DTC: The Pill-Pushing Debate
What do Nexium, Lunesta, Vytorin, Crestor, and Advair have in common? They are the five drugs with the highest direct-to-consumer advertising in the United States.1 Although their brand-name recognition does not rival that of Coca-Cola, their names are familiar to consumers across the nation. As the flag bearers of the direct-to-consumer (DTC) advertising efforts of the pharmaceutical industry, they are at the forefront of the DTC debate. A recent AC Nielsen study found that 17 percent of new prescriptions filled were the result of DTC advertising.2 Furthermore, patients were significantly more likely to refill a prescription that arose from DTC advertising.3
Why debate DTC advertising? In his testimony before the Senate Commerce Subcommittee on Consumer Affairs, Dr. Sidney Wolfe, director of Public Citizen’s Health Research Group, expressed the following concern: “There is little doubt that false and misleading advertising to patients and physicians can result in prescriptions being written for drugs that are more dangerous and/or less effective than perceived by either the doctor or the patient. This can then lead to a subsequent toll of deaths and injuries that would not have occurred had safer, more effective drugs been prescribed.”4 Dr. Wolfe cites the following findings from medical studies as cause for concern:
1. Consumers rate drugs significantly more positively when ads have incomplete risk statements.
2. Consumers believe that there is prior scrutiny of DTC ads by the FTC and that DTC ads are held to a higher standard than other ads. Both of those beliefs are wrong.
3. DTC ads provide only a minimal amount of educational information.

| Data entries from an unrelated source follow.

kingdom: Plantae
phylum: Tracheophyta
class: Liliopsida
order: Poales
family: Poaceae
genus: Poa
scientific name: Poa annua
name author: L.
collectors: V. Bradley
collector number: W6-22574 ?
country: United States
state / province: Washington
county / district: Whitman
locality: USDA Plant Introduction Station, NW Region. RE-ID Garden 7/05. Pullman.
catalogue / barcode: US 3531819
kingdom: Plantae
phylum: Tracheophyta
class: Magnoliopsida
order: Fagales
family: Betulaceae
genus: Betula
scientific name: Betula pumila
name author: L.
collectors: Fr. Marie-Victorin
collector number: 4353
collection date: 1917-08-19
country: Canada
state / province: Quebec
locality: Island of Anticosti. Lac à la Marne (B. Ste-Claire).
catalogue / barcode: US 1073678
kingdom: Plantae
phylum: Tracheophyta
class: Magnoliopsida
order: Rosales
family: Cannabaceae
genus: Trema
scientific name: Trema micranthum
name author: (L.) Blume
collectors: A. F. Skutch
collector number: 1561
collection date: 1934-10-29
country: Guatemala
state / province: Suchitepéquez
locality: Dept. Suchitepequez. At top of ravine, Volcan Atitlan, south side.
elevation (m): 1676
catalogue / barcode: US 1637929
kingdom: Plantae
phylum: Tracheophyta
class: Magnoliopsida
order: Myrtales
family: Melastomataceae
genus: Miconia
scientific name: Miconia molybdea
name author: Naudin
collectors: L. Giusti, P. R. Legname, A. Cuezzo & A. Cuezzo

4. When a study asked what patients would do if a doctor refused to prescribe a drug that a patient wanted because of a DTC ad, 25 percent said they would seek a prescription elsewhere; 15 percent said they would terminate their relationship with the physician.5 Another concern relates to opportunity costs and the danger that DTC advertising will siphon funds from other more important purposes. A 2006 report from the United States Government Accountability Office (GAO) found that money spent on DTC advertising “increased twice as fast from 1997 through 2005 as spending on promotion to physicians or on research and development.”6 As of 2007, the United States and New Zealand remained the only two developed countries to allow the practice of DTC advertising.7
Consumer groups claim that one cause of the increase in health care costs is the explosion of DTC ads and the unnecessary medication that results. The advertising seems to work. The sales of the heavily advertised drugs increased by 32 percent compared to 14 percent for other drugs. However, proponents of DTC ads argue that they help patients. Dr. Richard Dolinar, an endocrinologist, says that the ads empower consumers: “Direct-to-consumer advertising is getting patients with diabetes into my office sooner so they can be treated.”8 Most physicians disagree with Dr. Dolinar: 64 percent believe there should be some sort of moratorium on DTC advertising in the United States, 44 percent would approve a moratorium of two years or more, and 27 percent believe that DTC ads should be banned completely.9 Doctors claim it makes it very difficult to prescribe the appropriate medication when a patient comes to the office already committed to the drug he or she wants the doctor to prescribe. This takes much of the diagnosis and prescribing freedom and authority out of the hands of the professionals who should be making these judgments. Dr. Kurt Stange, editor of the Annals of Family Medicine, described the effect of DTC ads on the patient– doctor relationship in an editorial calling for a ban of DTC ads:10 DTC ads manipulate the patient’s agenda and steal precious time away from an evidencebased primary care clinician agenda that is attempting to promote healthy behavior, screen for early-stage treatable disease, and address mental health. The negative consequences of this manipulation of the public, the patient, the clinician, and their relationship are subtle but pervasive. An insidious adverse effect occurs in what is not done during the limited time of a visit. Discussing why the advertised drug is not the best option for a particular patient may mean that a mammogram is not ordered, an important health behavior is not discussed, a family matter is not brought up, a deeper patient concern is never articulated, a diagnosis for which there is no drug ad is not made. The clinician is put in the role of gatekeeper for the advertised commodity rather than a gateway for prioritizing health care based on the concerns of patients and the science-based recommendations for preventive, chronic disease, mental health, and family care.
Questions for Discussion
1. What are the ethical issues in this case?
2. Should DTC advertising be judged by the same criteria as other advertising? If not, how should it be judged differently?
3. What public policy changes would you advocate regarding DTC? Should the United States and/or New Zealand ban them?